Harada became a hatamoto, together with the rest of Shinsengumi, in June 1867. At one time he was accused (by former Shinsengumi member Itō Kashitarō) as one of the assassins of the Sakamoto Ryōma and Nakaoka Shintarō who were murdered on December 10, 1867. The truth behind the incident remains unclear, but according to the confession of the Tokugawa retainer Imai Nobuo later in 1870, the assassins were men of the Mimawarigumi (another Tokugawa-affiliated unit) under the hatamoto Sasaki Tadasaburō.

Later on December 13, 1867, he, Nagakura Shinpachi and several Shinsengumi members were involved in the ambush of Itō Kashitarō's Goryō Eji Kōdai-ji faction during the Aburanokōji incident.

In January 1868, Harada, together with the rest of the Shinsengumi, fought at the Battle of Toba–Fushimi against the Imperial forces. He and his family subsequently left the Kyoto region for Edo. In March, the Shinsengumi was renamed to Kōyō Chinbutai (甲陽鎮撫隊, Pacification Corps) and advanced on Kai Province, and fought at the Battle of Kōshū-Katsunuma, however, the unit was defeated and forced to retreat back to Edo. In the wake of this defeat, Harada and Nagakura Shinpachi left the Kōyō Chinbutai after disagreements with Kondō and Hijikata. According to Nagakura's version of events, Kondō wanted the surviving men to become his retainers; Nagakura, Harada, and a few others staunchly refused. Nagakura and Harada, taking with them some other Shinsengumi members, joined with a group of former Tokugawa retainers to form a new unit, the Seiheitai. Seiheitai left Edo shortly after Edo Castle's surrender, and headed north, hoping to take part in the fighting that was moving northward, toward Aizu.

==Death==
After Seiheitai's departure from Edo, Harada, wishing to be with his wife and child, returned to the city. However, he was unable to leave the city, and so he joined the Shōgitai, which also sided with the Tokugawa regime. Harada fought at the Battle of Ueno, where he was severely wounded by enemy gunfire. Two days later on July 6, 1868, he died of his wounds, while at the residence of the hatamoto, Jinbo Yamashiro-no-kami.

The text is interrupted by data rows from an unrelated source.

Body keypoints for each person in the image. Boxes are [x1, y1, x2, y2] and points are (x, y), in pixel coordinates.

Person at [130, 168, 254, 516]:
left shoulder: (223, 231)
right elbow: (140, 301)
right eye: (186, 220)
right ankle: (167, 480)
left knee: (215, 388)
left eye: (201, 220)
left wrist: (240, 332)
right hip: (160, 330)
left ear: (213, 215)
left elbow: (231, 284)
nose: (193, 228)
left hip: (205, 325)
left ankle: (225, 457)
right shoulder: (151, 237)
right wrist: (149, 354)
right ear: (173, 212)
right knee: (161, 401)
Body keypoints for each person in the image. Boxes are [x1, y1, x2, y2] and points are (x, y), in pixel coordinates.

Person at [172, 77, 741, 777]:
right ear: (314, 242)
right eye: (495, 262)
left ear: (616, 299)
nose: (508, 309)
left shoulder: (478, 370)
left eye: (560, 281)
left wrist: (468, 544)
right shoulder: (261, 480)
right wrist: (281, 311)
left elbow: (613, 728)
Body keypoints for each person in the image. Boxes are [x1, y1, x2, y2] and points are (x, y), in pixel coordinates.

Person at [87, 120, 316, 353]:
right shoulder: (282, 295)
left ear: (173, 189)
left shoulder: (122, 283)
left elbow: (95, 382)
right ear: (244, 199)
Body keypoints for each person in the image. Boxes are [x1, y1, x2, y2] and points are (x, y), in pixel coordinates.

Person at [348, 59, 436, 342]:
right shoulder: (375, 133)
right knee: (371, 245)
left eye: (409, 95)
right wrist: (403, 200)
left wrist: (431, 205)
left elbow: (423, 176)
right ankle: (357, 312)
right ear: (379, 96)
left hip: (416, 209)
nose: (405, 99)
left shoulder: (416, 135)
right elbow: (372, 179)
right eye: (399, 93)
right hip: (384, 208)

There is a rumor that Harada did not die in 1868, but he survived and travelled to China and became a leader for a group of mounted bandits. There were reports that an old Japanese man came to the aid of the Imperial Japanese Army in the First Sino-Japanese War, and claimed to be Harada Sanosuke. This was reported in a newspaper in 1965, but remains unsubstantiated.